WHAT THIS TASK INVOLVES: What is needed is an exact repeat of the lines from the one holding "自動化、國森接著劑填縫劑、信邦電子、翰可國際等" through the final line of the data, with no pictures.

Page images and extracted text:
**********

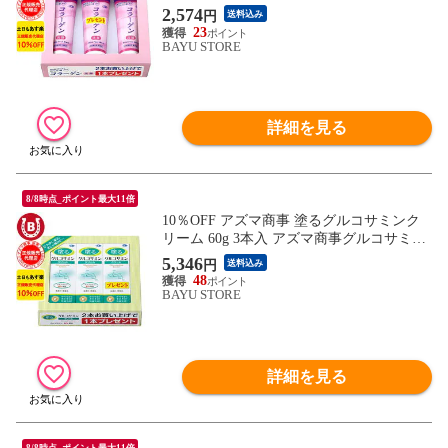
ルロン酸 洗顔クリーム 洗顔料 洗顔フォー
2,574
円
送料込み
ム コラーゲン配合 アズマ商事洗顔 コラー
23
ゲンシリーズ アズマ商事 旅美人 洗顔フォ
BAYU STORE
ーム 保湿 乾燥肌 敏感肌 送料無料 あす楽
※一部地域を除く
詳細を見る
8/8時点_ポイント最大11倍
10％OFF アズマ商事 塗るグルコサミンク
リーム 60g 3本入 アズマ商事グルコサミン
関節痛 膝用 肘用 クリーム 旅美人 グルコ
5,346
円
送料込み
サミン 無香料 旅美人クリーム アズマ商事
48
グルコサミンクリーム ボディクリーム 体
BAYU STORE
用 関節 膝痛 腰痛 膝 関節 肩 肘 腰 痛み 送
料無料 あす楽
詳細を見る
8/8時点_ポイント最大11倍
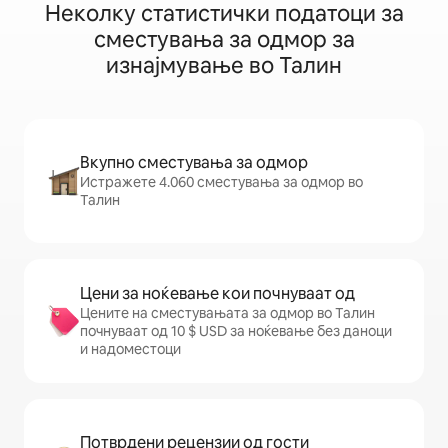
Неколку статистички податоци за
сместувања за одмор за
изнајмување во Талин
Вкупно сместувања за одмор
Истражете 4.060 сместувања за одмор во
Талин
Цени за ноќевање кои почнуваат од
Цените на сместувањата за одмор во Талин
почнуваат од 10 $ USD за ноќевање без даноци
и надоместоци
Потврдени рецензии од гости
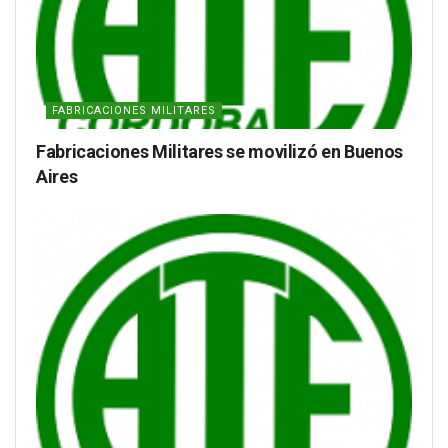
FABRICACIONES MILITARES
Fabricaciones Militares se movilizó en Buenos
Aires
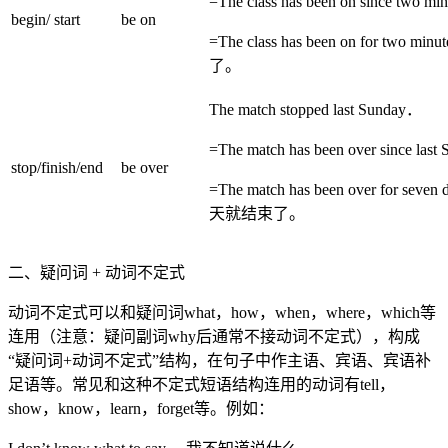
=The class has been on since two mi
begin/ start
be on
=The class has been on for 
了。
The match stopped last Sunday．
=The match has been over since las
stop/finish/end
be over
=The match has been over for
天就结束了。
二、疑问词 + 动词不定式
动词不定式可以和疑问词what，how，when，where，which等
连用（注意：疑问副词why后通常不接动词不定式），构成
“疑问词+动词不定式”结构，在句子中作主语、宾语、宾语补
足语等。常见和这种不定式短语结构连用的动词有tell，
show，know，learn，forget等。例如：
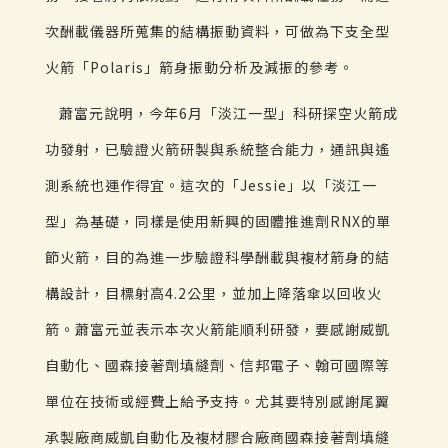
次酬載儀器所蒐集的結構振動資料，可做為下支全型
火箭「Polaris」箭身振動分析及減振的參考。
蕭富元說明，今年6月「淡江一型」科研探空火箭成
功發射，已驗證火箭研製與系統整合能力，通訊與遙
測系統也運作得宜。這次的「Jessie」以「淡江一
型」為基礎，同樣是使用新興的固體推進劑RNX的單
節火箭，目的為進一步驗證科學酬載與複材箭身的結
構設計，目標射高4.2公里，並加上降落傘以回收火
箭。蕭富元並表示本次火箭能順利研發，要感謝威凱
自動化、國森接著劑填縫劑、信邦電子、翰可國際等
單位在技術或經費上給予支持。尤其要特別感謝尾翼
承製廠商威凱自動化及複材膠合廠商國森接著劑填縫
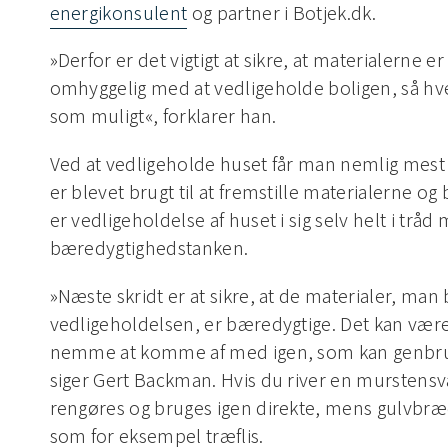
energikonsulent
og partner i Botjek.dk.
»Derfor er det vigtigt at sikre, at materialerne e
omhyggelig med at vedligeholde boligen, så hv
som muligt«, forklarer han.
Ved at vedligeholde huset får man nemlig mest
er blevet brugt til at fremstille materialerne o
er vedligeholdelse af huset i sig selv helt i tråd
bæredygtighedstanken.
»Næste skridt er at sikre, at de materialer, man 
vedligeholdelsen, er bæredygtige. Det kan være
nemme at komme af med igen, som kan genbru
siger Gert Backman. Hvis du river en mursten
rengøres og bruges igen direkte, mens gulvb
som for eksempel træflis.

**********

SOLVED EXERCISE:
自動化、國森接著劑填縫劑、信邦電子、翰可國際等
單位在技術或經費上給予支持。尤其要特別感謝尾翼
承製廠商威凱自動化及複材膠合廠商國森接著劑填縫
energikonsulent
og partner i Botjek.dk.
»Derfor er det vigtigt at sikre, at materialerne e
omhyggelig med at vedligeholde boligen, så hv
som muligt«, forklarer han.
Ved at vedligeholde huset får man nemlig mest
er blevet brugt til at fremstille materialerne o
er vedligeholdelse af huset i sig selv helt i tråd
bæredygtighedstanken.
»Næste skridt er at sikre, at de materialer, man 
vedligeholdelsen, er bæredygtige. Det kan være
nemme at komme af med igen, som kan genbru
siger Gert Backman. Hvis du river en mursten
rengøres og bruges igen direkte, mens gulvb
som for eksempel træflis.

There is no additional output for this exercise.